My jacket was scraped on the back but not worn through, except at the left elbow. Leather generally lasts about 1 to 1.5 seconds in a full highway drag at 30-50 mph. Because my leather was covered by a mil-spec brand vest, it was damaged but not significantly worn through. That indicates a slide of about 1 second (less than 100 feet) or a relatively low speed slide (under 40 mph).

The crash bars lived up to their name and protected my legs from getting pinched under the bike.

I would have been a lot worse off had I been on a sport bike, where the rider's center of gravity is much higher. A sport bike rider would be ejected over the top of the deer because the bike would react by the rear end lifting, not the front. The newspaper article on the accident incorrectly stated I was ejected, because that would be the expected method of leaving a motorcycle in this type of collision. It is a fine point, but a critical one.

The low cruiser helped me to ride through the impact and beyond. Low center of gravity and high vehicle weight ensured the deer did not flip the bike and make me a projectile. I fell to the side, similar to falling off a horse.

I have since met two other deer collision survivors. Both were on large touring or cruiser style bikes. Could this be a pattern?

There are many lessons learned from my experience.

As a mentor and nine-year Motorcycle Safety Foundation instructor, I've always said, "Your skill will keep you going, but the dear and the deer will get you." I was referring to our dear fellow auto drivers and the four-legged creatures. Both will do something unpredictable and take away all of your options. I'm two for two on this theory in 33 years of riding.

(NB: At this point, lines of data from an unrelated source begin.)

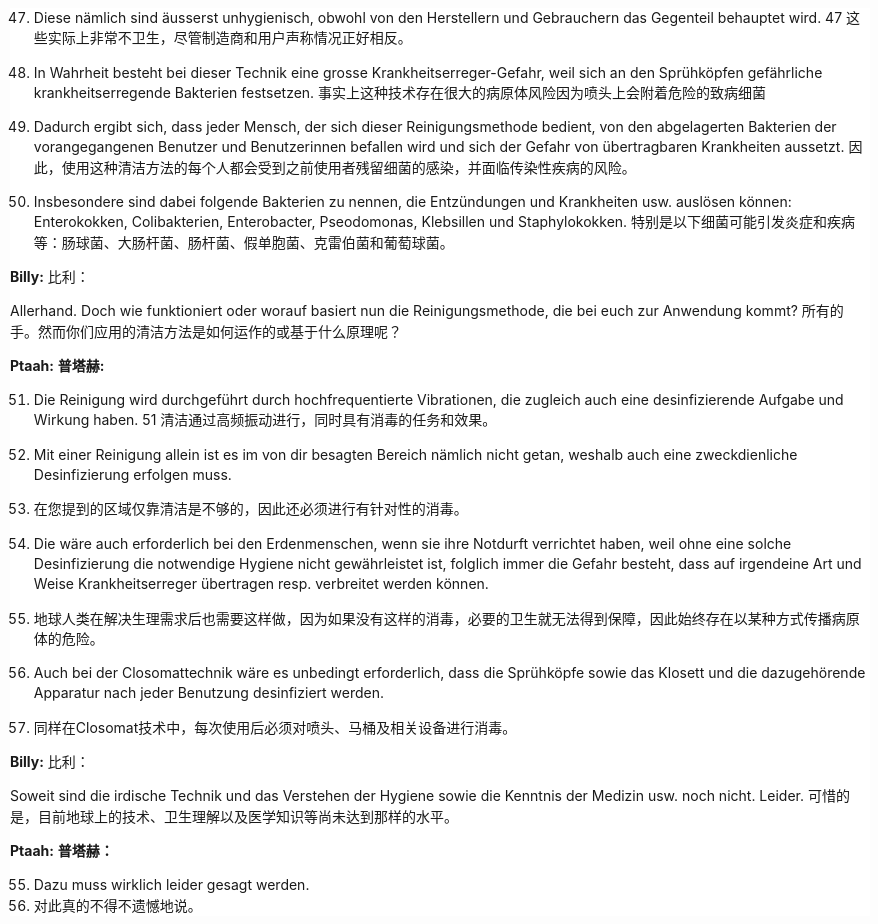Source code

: 47. Diese nämlich sind äusserst unhygienisch, obwohl von den Herstellern und Gebrauchern das Gegenteil behauptet wird.
47 这些实际上非常不卫生，尽管制造商和用户声称情况正好相反。

48. In Wahrheit besteht bei dieser Technik eine grosse Krankheitserreger-Gefahr, weil sich an den Sprühköpfen gefährliche krankheitserregende Bakterien festsetzen.
事实上这种技术存在很大的病原体风险因为喷头上会附着危险的致病细菌

49. Dadurch ergibt sich, dass jeder Mensch, der sich dieser Reinigungsmethode bedient, von den abgelagerten Bakterien der vorangegangenen Benutzer und Benutzerinnen befallen wird und sich der Gefahr von übertragbaren Krankheiten aussetzt.
因此，使用这种清洁方法的每个人都会受到之前使用者残留细菌的感染，并面临传染性疾病的风险。

50. Insbesondere sind dabei folgende Bakterien zu nennen, die Entzündungen und Krankheiten usw. auslösen können: Enterokokken, Colibakterien, Enterobacter, Pseodomonas, Klebsillen und Staphylokokken.
特别是以下细菌可能引发炎症和疾病等：肠球菌、大肠杆菌、肠杆菌、假单胞菌、克雷伯菌和葡萄球菌。

**Billy:**
比利：

Allerhand. Doch wie funktioniert oder worauf basiert nun die Reinigungsmethode, die bei euch zur Anwendung kommt?
所有的手。然而你们应用的清洁方法是如何运作的或基于什么原理呢？

**Ptaah:**
**普塔赫:**

51. Die Reinigung wird durchgeführt durch hochfrequentierte Vibrationen, die zugleich auch eine desinfizierende Aufgabe und Wirkung haben.
51 清洁通过高频振动进行，同时具有消毒的任务和效果。

52. Mit einer Reinigung allein ist es im von dir besagten Bereich nämlich nicht getan, weshalb auch eine zweckdienliche Desinfizierung erfolgen muss.
52. 在您提到的区域仅靠清洁是不够的，因此还必须进行有针对性的消毒。

53. Die wäre auch erforderlich bei den Erdenmenschen, wenn sie ihre Notdurft verrichtet haben, weil ohne eine solche Desinfizierung die notwendige Hygiene nicht gewährleistet ist, folglich immer die Gefahr besteht, dass auf irgendeine Art und Weise Krankheitserreger übertragen resp. verbreitet werden können.
53. 地球人类在解决生理需求后也需要这样做，因为如果没有这样的消毒，必要的卫生就无法得到保障，因此始终存在以某种方式传播病原体的危险。

54. Auch bei der Closomattechnik wäre es unbedingt erforderlich, dass die Sprühköpfe sowie das Klosett und die dazugehörende Apparatur nach jeder Benutzung desinfiziert werden.
54. 同样在Closomat技术中，每次使用后必须对喷头、马桶及相关设备进行消毒。

**Billy:**
比利：

Soweit sind die irdische Technik und das Verstehen der Hygiene sowie die Kenntnis der Medizin usw. noch nicht. Leider.
可惜的是，目前地球上的技术、卫生理解以及医学知识等尚未达到那样的水平。

**Ptaah:**
**普塔赫：**

55. Dazu muss wirklich leider gesagt werden.
55. 对此真的不得不遗憾地说。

Gear is important! I had on the best helmet I could own: full-face and Snell rated. I initially thought I had no head or neck injuries, but any trauma resulting in loss of consciousness means there was some sort of damage. Mine has so far been an inability to recall some words even though I can define them. That's minor, though, considering the digs in the helmet show I might not have survived with no helmet or a half shell. My vest and jacket kept my skin intact so my blood loss was minimal. I examined my clothing after the fact and was surprised by how little blood there was.

It also looks like I lost use of part of my right thumb, and I have tissue damage to my legs and shoulder that will cause me stiffness and pain for the rest of my days. Still, I am very fortunate to be walking at all.

Some might call it blind luck, but the angels were there for me. Short of being completely uninjured, I can't imagine having come out much better than I did. The best possible people initially found me within five minutes: a cop and a fireman. This was way beyond luck.

I am doing better than expected now, as I am too stubborn to admit I was as hurt as I was. Most riders will not be as lucky to even have the opportunity. I did what the experts recommend; I wore the best gear I had and it worked. It is never too hot to wear good gear. Give yourself every advantage; it's only your life.

After 33 years of riding, I am calling it quits. I survived two major accidents and I don't think I can handle a third. The doctors all tell me how my system has taken all it ever should, so I am quitting while I'm still mostly in one piece. I will take up another sport, maybe skydiving--something safe!